El presupuesto del Estado ha venido cargándose, desde hace ya muchos años, cada vez por menos “hombros”. La economía informal ha crecido enormemente al igual que han mejorado “las técnicas” de los empresarios, profesionales, agricultores, técnicos, etcétera, para realizar sólo una parte de sus actividades en la formalidad y, la más importante, en el mercado “paralelo”.
Esta circunstancia ha preocupado a todos los gobiernos desde que se promulgara la Constitución vigente, pero con más razón a los últimos cuatro. Dudo, sin embargo, que los principales responsables de las finanzas públicas del Estado a lo largo de ese período hayan acertado al motivo principal por el que, efectivamente, debían (y deben) preocuparse.
El punto es que a nadie le gusta pagar impuestos pero, ante la circunstancia de que sea ilegal evadirlos, de que por mucho que la informalidad económica sea menos costosa tampoco es eficiente del todo, y que se forma parte de una sociedad políticamente organizada que se ocupa, colectivamente, de ciertos bienes y servicios, pues “el ciudadano medio” que vive en un Estado más o menos funcional, se resigna y paga…
Y he ahí el problema, que “el ciudadano medio” de Guatemala no vive en un Estado más o menos funcional, sino que en uno que, cuando menos, presenta signos de disfuncionalidad grave.
Está claro que este gobierno no ha comprendido cómo el Presupuesto General de Ingresos y Gastos del Estado pudiera haberse empleado para enfrentar esas graves disfuncionalidades.
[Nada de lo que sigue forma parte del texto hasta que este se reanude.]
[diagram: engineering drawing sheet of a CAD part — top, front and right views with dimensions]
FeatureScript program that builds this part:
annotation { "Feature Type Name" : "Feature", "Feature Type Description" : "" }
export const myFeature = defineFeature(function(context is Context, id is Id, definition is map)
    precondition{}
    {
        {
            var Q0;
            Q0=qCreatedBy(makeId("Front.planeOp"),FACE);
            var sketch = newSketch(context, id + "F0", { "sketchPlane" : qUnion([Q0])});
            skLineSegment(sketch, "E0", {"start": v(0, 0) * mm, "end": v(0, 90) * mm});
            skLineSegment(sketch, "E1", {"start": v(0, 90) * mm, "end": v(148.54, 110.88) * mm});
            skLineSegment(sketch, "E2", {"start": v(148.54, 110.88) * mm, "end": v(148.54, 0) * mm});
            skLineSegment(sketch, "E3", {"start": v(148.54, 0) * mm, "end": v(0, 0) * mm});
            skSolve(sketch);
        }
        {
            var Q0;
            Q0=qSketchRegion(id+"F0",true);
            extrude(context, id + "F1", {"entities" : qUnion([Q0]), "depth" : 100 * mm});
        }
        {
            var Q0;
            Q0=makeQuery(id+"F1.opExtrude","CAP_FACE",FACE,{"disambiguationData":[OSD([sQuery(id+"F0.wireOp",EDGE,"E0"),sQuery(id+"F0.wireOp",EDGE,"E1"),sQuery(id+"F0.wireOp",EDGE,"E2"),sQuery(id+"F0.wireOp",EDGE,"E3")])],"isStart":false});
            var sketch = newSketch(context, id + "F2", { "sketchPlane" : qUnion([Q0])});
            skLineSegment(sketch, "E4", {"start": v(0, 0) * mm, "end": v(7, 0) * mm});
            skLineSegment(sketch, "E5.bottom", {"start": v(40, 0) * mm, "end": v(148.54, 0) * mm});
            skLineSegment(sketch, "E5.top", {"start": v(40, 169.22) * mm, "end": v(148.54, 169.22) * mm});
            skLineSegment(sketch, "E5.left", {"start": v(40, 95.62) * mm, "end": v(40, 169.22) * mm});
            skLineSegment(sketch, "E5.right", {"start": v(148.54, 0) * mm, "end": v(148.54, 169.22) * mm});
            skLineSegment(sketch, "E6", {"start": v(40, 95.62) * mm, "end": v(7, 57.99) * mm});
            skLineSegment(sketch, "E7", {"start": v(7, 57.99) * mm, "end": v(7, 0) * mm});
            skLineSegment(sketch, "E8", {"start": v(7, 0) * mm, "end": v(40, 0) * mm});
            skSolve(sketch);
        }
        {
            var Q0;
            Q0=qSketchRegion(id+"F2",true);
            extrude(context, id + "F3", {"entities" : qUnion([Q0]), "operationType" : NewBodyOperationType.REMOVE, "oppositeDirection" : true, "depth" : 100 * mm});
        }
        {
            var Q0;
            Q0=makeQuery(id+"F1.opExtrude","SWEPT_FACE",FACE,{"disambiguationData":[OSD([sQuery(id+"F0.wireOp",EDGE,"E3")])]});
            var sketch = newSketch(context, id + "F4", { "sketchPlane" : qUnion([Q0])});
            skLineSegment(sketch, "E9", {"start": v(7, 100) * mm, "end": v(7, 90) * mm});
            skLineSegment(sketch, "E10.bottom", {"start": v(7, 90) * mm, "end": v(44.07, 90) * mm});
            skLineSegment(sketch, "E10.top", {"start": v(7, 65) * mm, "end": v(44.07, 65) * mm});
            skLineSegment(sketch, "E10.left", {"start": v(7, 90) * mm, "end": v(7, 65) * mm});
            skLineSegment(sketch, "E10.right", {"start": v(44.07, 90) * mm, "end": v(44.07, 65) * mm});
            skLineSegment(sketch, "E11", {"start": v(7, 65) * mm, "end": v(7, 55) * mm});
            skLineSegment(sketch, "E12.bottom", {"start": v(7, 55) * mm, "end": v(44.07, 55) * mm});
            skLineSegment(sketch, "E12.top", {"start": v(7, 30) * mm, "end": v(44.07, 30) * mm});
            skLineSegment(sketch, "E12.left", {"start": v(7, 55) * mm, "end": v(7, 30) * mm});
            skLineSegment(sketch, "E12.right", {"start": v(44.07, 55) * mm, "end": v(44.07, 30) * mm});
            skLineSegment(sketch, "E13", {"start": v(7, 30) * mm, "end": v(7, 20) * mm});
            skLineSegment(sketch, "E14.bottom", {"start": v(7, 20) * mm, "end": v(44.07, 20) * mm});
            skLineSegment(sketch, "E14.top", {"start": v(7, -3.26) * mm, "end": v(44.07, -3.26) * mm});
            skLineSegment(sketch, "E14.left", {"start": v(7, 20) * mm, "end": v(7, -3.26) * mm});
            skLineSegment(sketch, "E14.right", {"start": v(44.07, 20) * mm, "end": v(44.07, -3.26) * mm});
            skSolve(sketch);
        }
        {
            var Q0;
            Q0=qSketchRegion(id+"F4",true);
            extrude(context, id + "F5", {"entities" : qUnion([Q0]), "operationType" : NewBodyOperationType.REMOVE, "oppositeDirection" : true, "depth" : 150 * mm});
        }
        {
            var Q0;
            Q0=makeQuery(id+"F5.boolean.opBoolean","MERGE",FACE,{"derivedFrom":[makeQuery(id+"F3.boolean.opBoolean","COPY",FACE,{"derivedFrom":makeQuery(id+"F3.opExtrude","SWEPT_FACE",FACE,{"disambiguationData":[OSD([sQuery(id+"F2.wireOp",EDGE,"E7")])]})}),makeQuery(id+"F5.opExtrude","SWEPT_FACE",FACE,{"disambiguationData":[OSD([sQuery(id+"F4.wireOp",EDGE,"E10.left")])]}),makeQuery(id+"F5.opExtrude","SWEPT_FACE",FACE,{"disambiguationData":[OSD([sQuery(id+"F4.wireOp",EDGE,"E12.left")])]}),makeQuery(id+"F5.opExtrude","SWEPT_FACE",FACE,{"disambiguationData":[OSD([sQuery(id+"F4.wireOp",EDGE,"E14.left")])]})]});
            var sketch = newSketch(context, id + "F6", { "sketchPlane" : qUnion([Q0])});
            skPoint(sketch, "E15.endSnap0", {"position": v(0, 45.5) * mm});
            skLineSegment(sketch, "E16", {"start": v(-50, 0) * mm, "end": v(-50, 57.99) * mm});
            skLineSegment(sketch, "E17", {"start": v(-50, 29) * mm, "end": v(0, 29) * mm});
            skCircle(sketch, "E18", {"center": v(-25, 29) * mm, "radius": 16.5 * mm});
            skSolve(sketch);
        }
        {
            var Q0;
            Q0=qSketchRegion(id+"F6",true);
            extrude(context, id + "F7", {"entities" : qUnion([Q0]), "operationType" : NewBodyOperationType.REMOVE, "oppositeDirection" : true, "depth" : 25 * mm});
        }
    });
En lugar de eso, pretende captar, por medio de los tributos o de la deuda pública, más recursos para gastarlos, precisamente, del modo que genera o acentúa las graves disfuncionalidades del Estado guatemalteco.
En efecto, en lugar de intentar concentrar el gasto en los cuatro temas que ya todos recitan como loros, es decir, seguridad y justicia, salud, educación e infraestructuras básicas, el proyecto de Presupuesto trae la misma ensalada de gastos absurdos, ineficaces y fuente, muchos de ellos, de pura corrupción.
Este gobierno, todavía más que sus antecesores, ha convertido al Ministerio de Finanzas Públicas en una de esa regaderas de flores, a las que por la parte de arriba entra un chorro de agua de considerable caudal, pero que por el otro lado salen una multitud de chorritos tan débiles que ni a los pétalos molestan.
El importe del Presupuesto propuesto puede parecerle a los grandes analistas de los organismos multilaterales muy magro comparado con el PIB de Guatemala. Pero eso no interesa. La cuestión fundamental consiste en cuántos “ciudadanos medios” están dispuestos a sufragarlo y, como he dicho al principio, cada vez son menos.
Puede que los niveles de corrupción que los medios de comunicación social proyectan a la opinión pública no sean reflejo de la realidad. No lo sé. El problema es que la percepción que predomina es que aquí “ya no queda santo parado”. Cambiar esa percepción va a costar mucho, incluso si se formularan presupuestos más comedidos y con la concentración adecuada. ¿Que para eso habría que reformar la Constitución? En parte, sí. Pero se puede comenzar por la otra parte.